Prompt: Word for word, restate all the records; images are not part of the copy.

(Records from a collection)

********

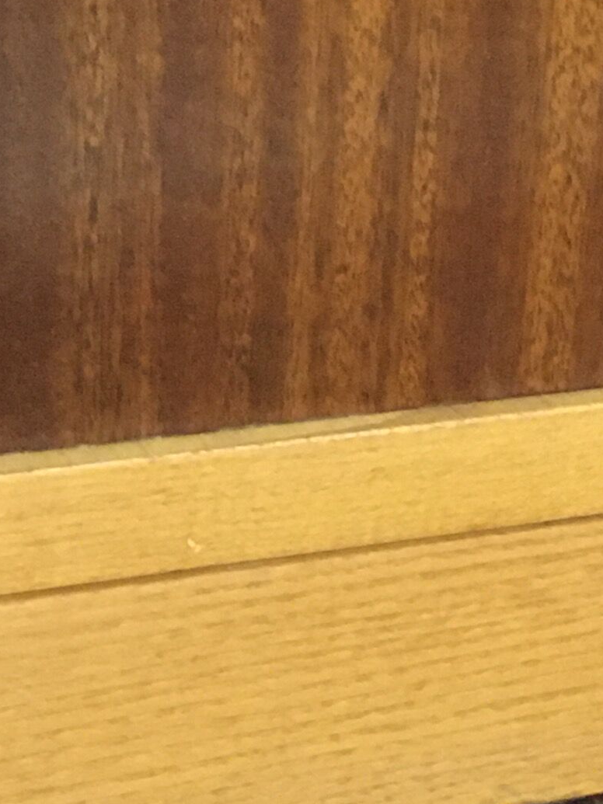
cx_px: 388
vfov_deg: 17.2
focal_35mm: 113
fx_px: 2625
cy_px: 723
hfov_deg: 13.1
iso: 320
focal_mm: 4.15
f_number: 2.2
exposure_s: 1/17
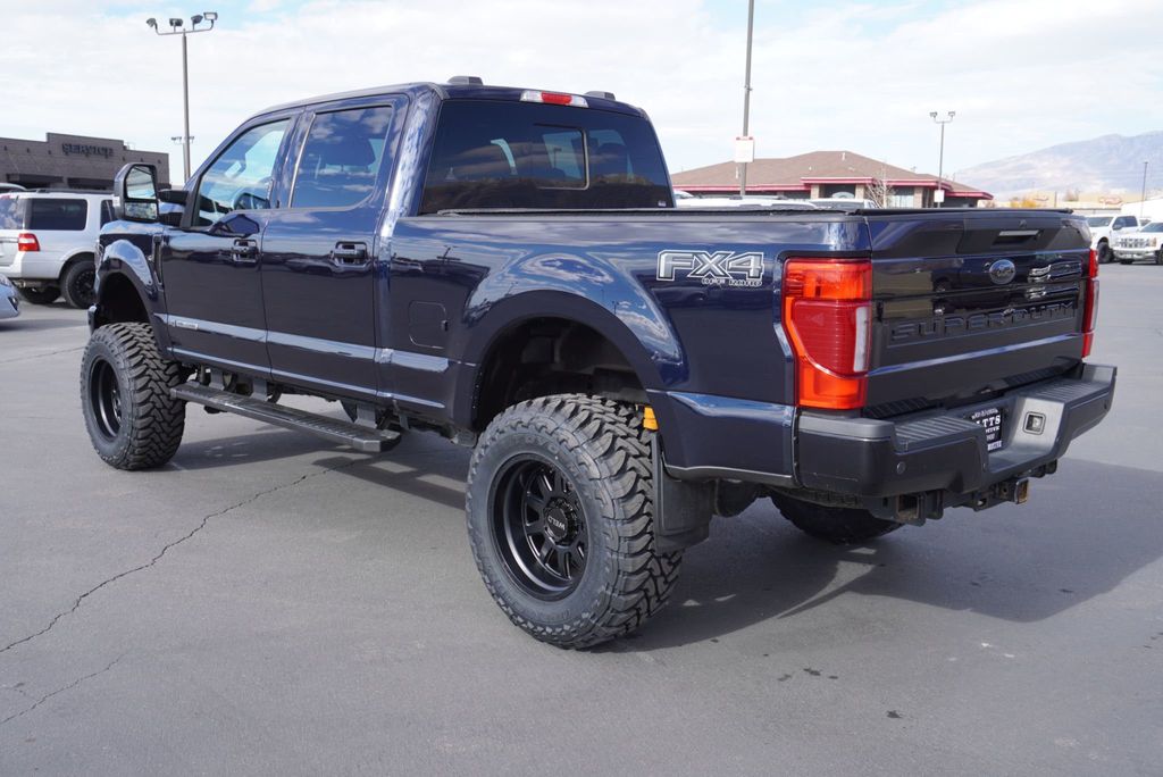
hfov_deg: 57.2
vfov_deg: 40.0
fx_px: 1067
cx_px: 582
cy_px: 388
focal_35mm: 33
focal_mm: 22
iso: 100
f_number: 6.3
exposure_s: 1/160
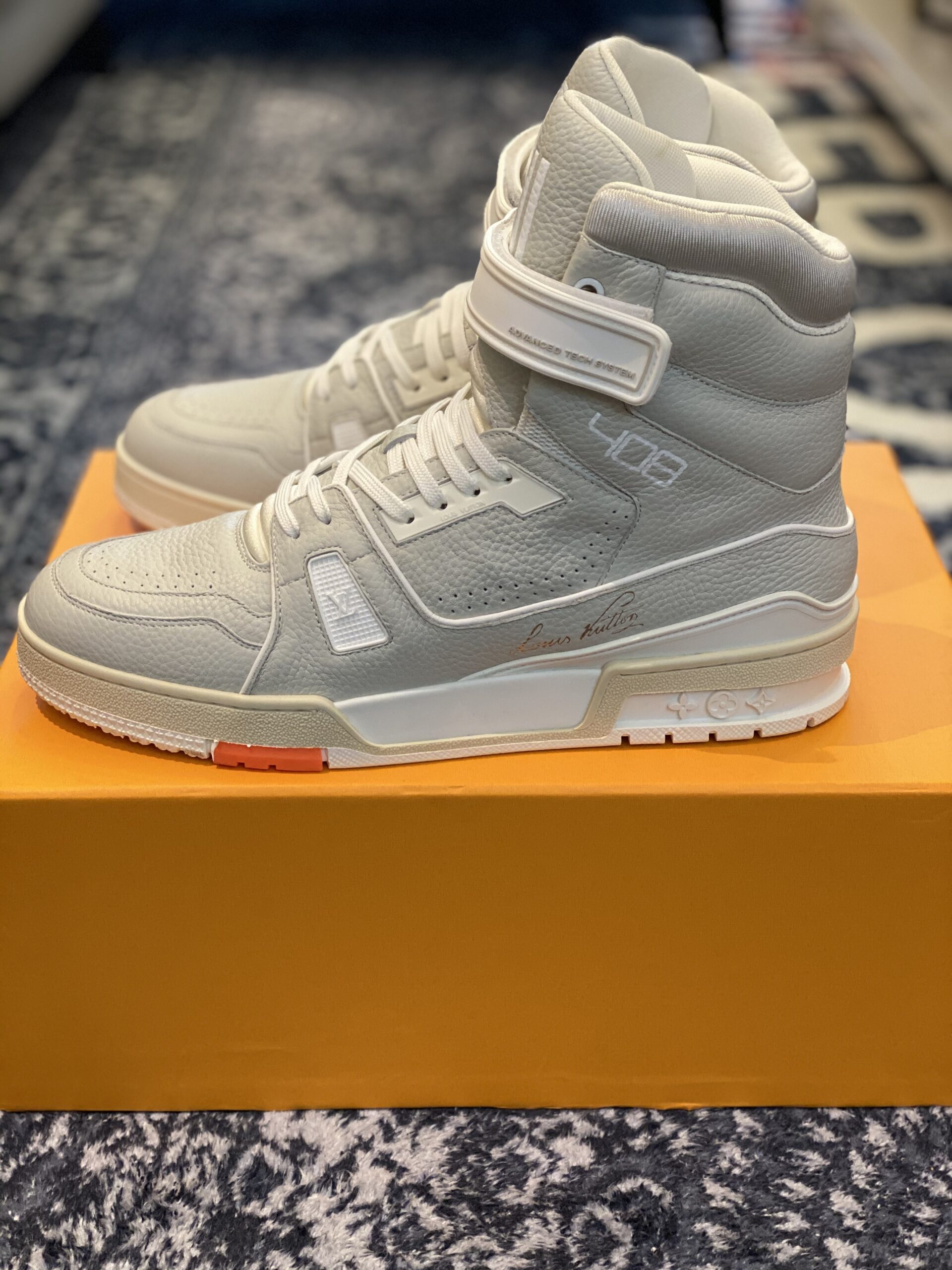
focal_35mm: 52
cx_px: 476
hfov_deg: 28.0
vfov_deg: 36.8
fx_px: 1907
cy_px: 635
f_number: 2
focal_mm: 6
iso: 125
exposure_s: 1/33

********

Answer for the task:
cx_px: 388
vfov_deg: 17.2
focal_35mm: 113
fx_px: 2625
cy_px: 723
hfov_deg: 13.1
iso: 320
focal_mm: 4.15
f_number: 2.2
exposure_s: 1/17
hfov_deg: 57.2
vfov_deg: 40.0
fx_px: 1067
cx_px: 582
cy_px: 388
focal_35mm: 33
focal_mm: 22
iso: 100
f_number: 6.3
exposure_s: 1/160
focal_35mm: 52
cx_px: 476
hfov_deg: 28.0
vfov_deg: 36.8
fx_px: 1907
cy_px: 635
f_number: 2
focal_mm: 6
iso: 125
exposure_s: 1/33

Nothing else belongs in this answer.